Aside from altering the expression of the oxytocin receptor, another potential means by which the conceptus could inhibit luteolysis is by altering the expression of the enzymes involved in prostaglandin (PG) synthesis. PGs are produced in response to a variety of physiological and pathological stimuli that activate phospholipase A₂, resulting in the hydrolytic release of arachidonic acid (AA) from membrane phospholipids [10–13]. AA is then metabolized to the unstable cyclic endoperoxide PGH₂ by the cyclooxygenase enzymes COX-1 and COX-2 (also known as prostaglandin G/H synthases PGHS-1 and PGHS-2).
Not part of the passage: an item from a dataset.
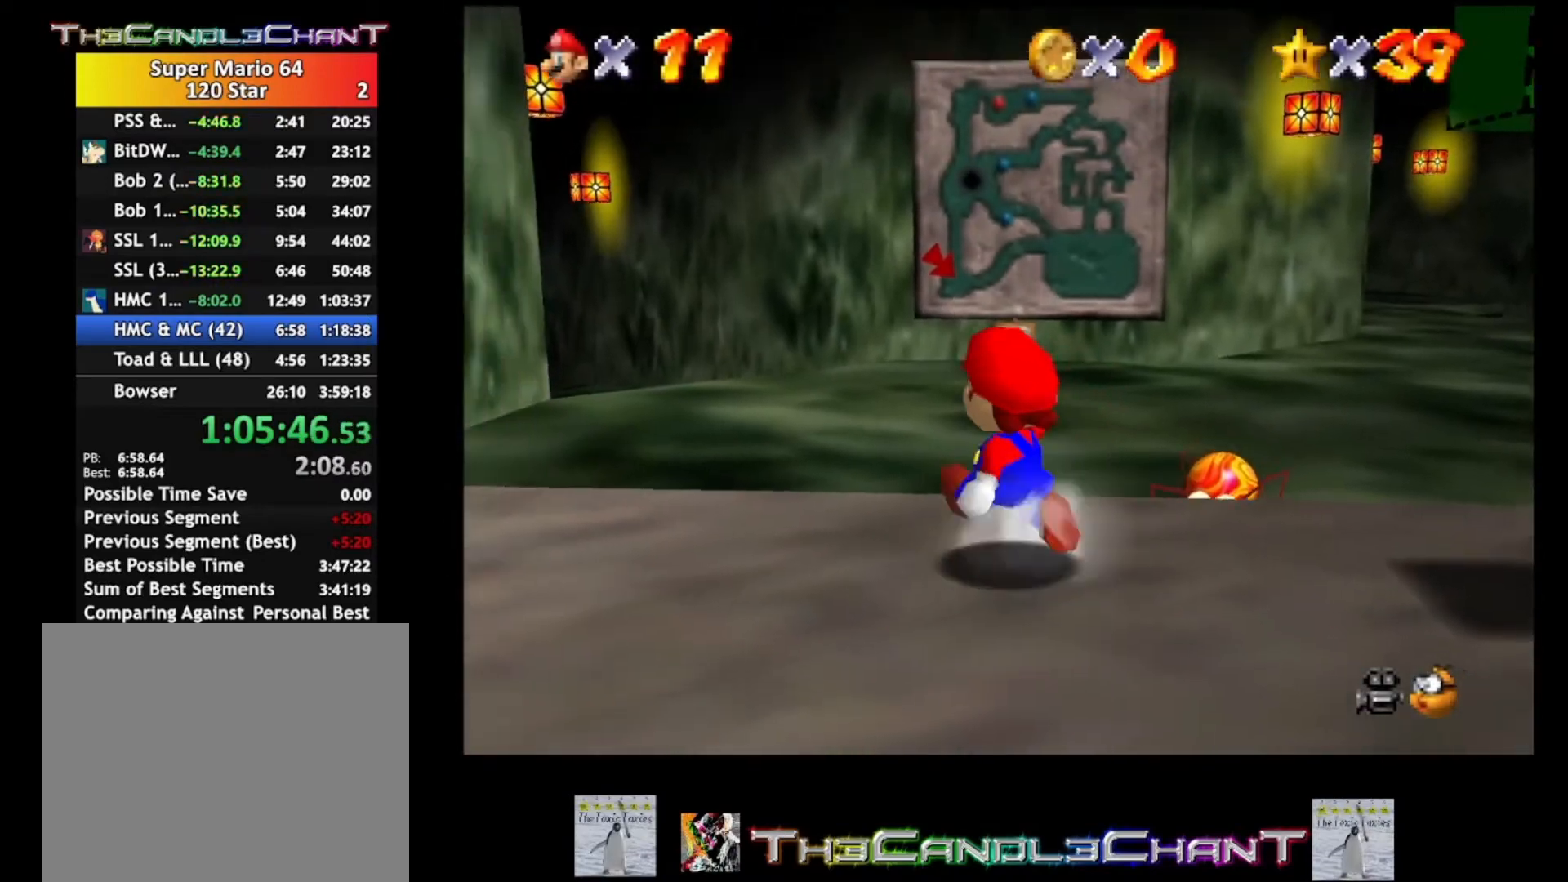
{"buttons": ["L2"], "left_stick": "up-left", "right_stick": "center", "events": [[33, "L2", "down"], [67, "A", "down"], [233, "A", "up"]]}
In cows and sheep, endometrial COX-2 expression was found to be transiently induced during late diestrus around the expected time of luteolysis, whereas COX-1 expression was found to be invariant (in sheep) or undetectable (in cows) throughout the estrous cycle [14, 15]. However, pregnancy did not block the induction of COX-2 in sheep but rather appeared to prolong its expression [14]. It thus seems unlikely that the conceptus targets COX-2 expression in vivo as a means to modulate PGF₂ release, as least in the ewe.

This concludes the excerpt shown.